What needs to be done. Reproduce the passage of the apigenin abstract starting at "Apigenin upregulation of" and ending at "2 Citations (Scopus)" word for word.

Source extract.
Apigenin upregulation of CD26/DPPIV on colon epithelial cells requires inhibition of casein kinase 2

Émilie C. Lefort, Bogdan Diaconu, Victoria L. Bentley, Jonathan Blay

Research output: Contribution to journalArticlepeer-review

2 Citations (Scopus)

Abstract

CD26/DPPIV is a cell surface glycoprotein found on cells of the intestinal epithelium including those of the colon. We have previously shown that the dietary flavone apigenin (4′,5,7-trihydroxyflavone) upregulates CD26/DPPIV on colon cells. Flavonoids such as apigenin interfere with the action of multiple cellular protein kinases and have the capacity to modulate the cell exterior and its ability to interface with the local environment through different signaling pathways. We show here that the ability of apigenin to upregulate CD26/DPPIV is exerted through and requires the activity of casein kinase 2 (CK2). Inhibitors of CK2 that are distinct from apigenin (emodin, 6-methyl-1,3,8-trihydroxyanthraquinone; TBB, 4,5,6,7-tetrabromobenzotriazole; and DRB, 5,6-dichlorobenzimidazole 1-β-D-ribofuranoside) showed a dose-dependent ability to increase CD26/DPPIV and had the same maximal effect when combined with apigenin at submaximal concentrations. Knockdown of CK2 with siRNA abrogated the ability of apigenin to upregulate CD26/DPPIV. Apigenin treatment of cells had no effect on the levels of CK2 protein, consistent with an inhibition of activity of the enzyme. Apigenin's upregulation of CD26/DPPIV in differentiated human colon epithelial cells depends upon inhibition of CK2 activity. This is a key step in enabling apigenin's ability to regulate the functions of intestinal epithelial cells.

Data under study.
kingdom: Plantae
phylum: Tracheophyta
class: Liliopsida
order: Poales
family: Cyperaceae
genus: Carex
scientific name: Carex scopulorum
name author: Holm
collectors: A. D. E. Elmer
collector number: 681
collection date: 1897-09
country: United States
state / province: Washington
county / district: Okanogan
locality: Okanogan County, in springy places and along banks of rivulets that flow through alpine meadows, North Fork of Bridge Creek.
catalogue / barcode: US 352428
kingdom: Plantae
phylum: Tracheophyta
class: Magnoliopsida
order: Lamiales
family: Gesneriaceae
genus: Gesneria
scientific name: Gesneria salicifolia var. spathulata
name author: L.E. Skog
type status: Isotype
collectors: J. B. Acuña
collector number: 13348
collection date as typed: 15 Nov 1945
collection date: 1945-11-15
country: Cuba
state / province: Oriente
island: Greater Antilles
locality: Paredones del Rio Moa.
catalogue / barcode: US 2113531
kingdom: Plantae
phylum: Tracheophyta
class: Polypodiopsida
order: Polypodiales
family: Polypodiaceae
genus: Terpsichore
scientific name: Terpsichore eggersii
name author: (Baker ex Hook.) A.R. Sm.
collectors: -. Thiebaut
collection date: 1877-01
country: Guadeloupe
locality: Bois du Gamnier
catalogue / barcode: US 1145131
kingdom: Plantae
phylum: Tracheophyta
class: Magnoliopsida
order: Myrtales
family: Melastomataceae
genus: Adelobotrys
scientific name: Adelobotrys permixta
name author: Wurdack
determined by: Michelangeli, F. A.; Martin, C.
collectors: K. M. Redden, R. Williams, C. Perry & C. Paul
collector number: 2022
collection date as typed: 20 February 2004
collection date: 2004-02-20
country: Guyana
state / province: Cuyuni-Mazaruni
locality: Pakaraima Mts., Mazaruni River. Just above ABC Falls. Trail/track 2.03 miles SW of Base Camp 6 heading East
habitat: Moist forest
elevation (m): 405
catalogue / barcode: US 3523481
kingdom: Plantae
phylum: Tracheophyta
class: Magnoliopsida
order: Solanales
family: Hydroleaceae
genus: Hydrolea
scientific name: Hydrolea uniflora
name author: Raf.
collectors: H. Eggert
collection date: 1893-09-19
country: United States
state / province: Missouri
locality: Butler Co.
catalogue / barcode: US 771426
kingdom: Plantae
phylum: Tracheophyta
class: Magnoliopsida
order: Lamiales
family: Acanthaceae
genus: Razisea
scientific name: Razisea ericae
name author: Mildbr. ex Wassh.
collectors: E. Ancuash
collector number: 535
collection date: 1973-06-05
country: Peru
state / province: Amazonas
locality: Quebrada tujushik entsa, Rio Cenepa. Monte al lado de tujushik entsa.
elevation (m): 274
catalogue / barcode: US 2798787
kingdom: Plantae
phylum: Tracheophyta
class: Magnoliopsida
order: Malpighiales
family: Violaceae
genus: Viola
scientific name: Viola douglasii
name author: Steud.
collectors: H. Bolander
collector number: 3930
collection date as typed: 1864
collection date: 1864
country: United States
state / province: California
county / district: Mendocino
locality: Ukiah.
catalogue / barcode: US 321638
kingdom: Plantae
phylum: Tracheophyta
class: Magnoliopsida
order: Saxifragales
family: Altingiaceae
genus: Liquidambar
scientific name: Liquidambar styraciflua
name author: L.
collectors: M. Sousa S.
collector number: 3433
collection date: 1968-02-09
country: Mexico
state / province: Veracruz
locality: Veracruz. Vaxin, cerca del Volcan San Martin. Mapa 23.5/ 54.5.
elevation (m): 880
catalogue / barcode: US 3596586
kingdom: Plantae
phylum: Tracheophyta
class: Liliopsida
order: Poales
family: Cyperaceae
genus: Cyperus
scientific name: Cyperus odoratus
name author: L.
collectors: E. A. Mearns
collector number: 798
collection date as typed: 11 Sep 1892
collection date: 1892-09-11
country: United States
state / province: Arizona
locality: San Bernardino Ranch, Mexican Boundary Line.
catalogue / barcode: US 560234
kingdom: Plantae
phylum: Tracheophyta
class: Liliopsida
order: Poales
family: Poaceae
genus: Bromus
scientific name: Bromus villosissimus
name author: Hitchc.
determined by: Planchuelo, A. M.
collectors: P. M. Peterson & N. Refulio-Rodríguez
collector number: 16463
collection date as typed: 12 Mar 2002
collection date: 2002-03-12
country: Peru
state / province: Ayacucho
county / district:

Solution to the problem.
Apigenin upregulation of CD26/DPPIV on colon epithelial cells requires inhibition of casein kinase 2

Émilie C. Lefort, Bogdan Diaconu, Victoria L. Bentley, Jonathan Blay

Research output: Contribution to journalArticlepeer-review

2 Citations (Scopus)